知識があるに越したことはないが、経営戦略スキルをつける方が先決

海外進出の加速、IFRS導入の動きなどを受け、「経理にはIFRS(国際財務報告基準)の知識や英語力が必須となる」などと予測されているが、専門家の見方はどうだろうか?
「IFRSは、日本では2010年3月期から一定の要件を満たす上場企業の連結財務諸表について任意適用が始まり、2015年頃に上場企業の連結財務諸表に強制適用される見通しです。上場企業に属している、もしくは上場企業に転職したいと考えている人ならば、IFRSは当然習得すべきです。そうでない人ももちろん習得するに越したことはありませんが、現時点では非上場の会社への強制適用は想定されていません。英語力も、あれば当然活躍の場が広がりますが、日本全体の企業数から見れば、まだまだ経理に英語力を必要としている企業は少数派でしょう。情報に惑わされることなく、IFRSや英語力が自分の勤務先や転職先で求められているのかを先ず見極めることです。そして、求められているスキルをしっかりと身に付けた上で、ワンランク上を目指すために、前述した『数字を分析・判断し、経営戦略につなげられる提案力』をつけていくことです。早晩、どの企業においても必ず求められるようになるスキルです」(槐島氏)

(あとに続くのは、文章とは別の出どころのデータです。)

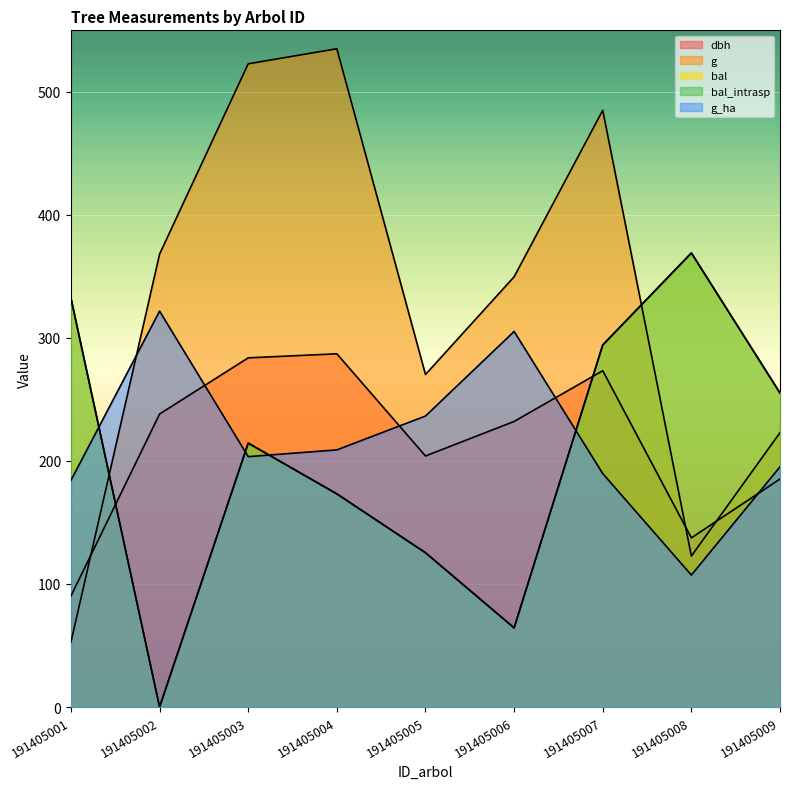

Which category has the highest value in the bal_intrasp series?

191405008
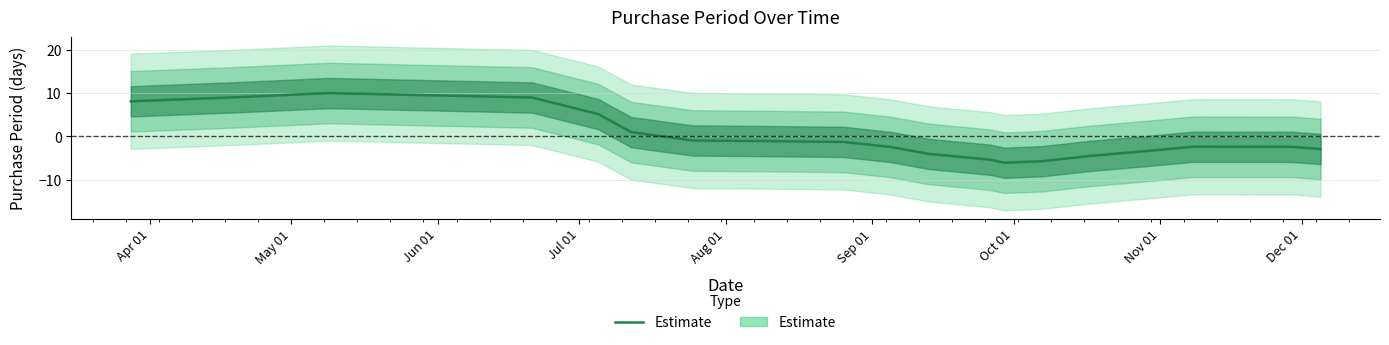

Is this an area chart (filled region under the line)?

No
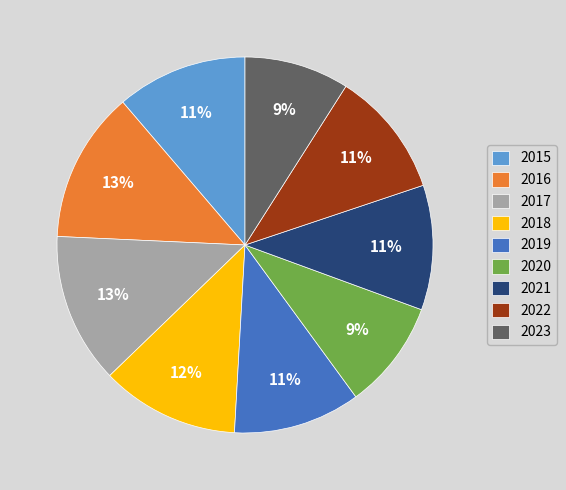

Do 2017 and 2019 together represent more than half of the pie?

No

ただ、IFRSの考え方自体は、経理職がつけるべきスキルの方向性と合致している…と阿部氏は話す。「IFRSは、原理原則主義を基礎としていることから、より一層『物事を考える力』が求められるうえ、将来キャッシュフローの現在価値を使って資産を評価するなど『将来予測』に重点を置いた処理も求められます。IFRSの知識習得は、経営戦略スキルを習得することにもつながるのだと思います」(阿部氏)。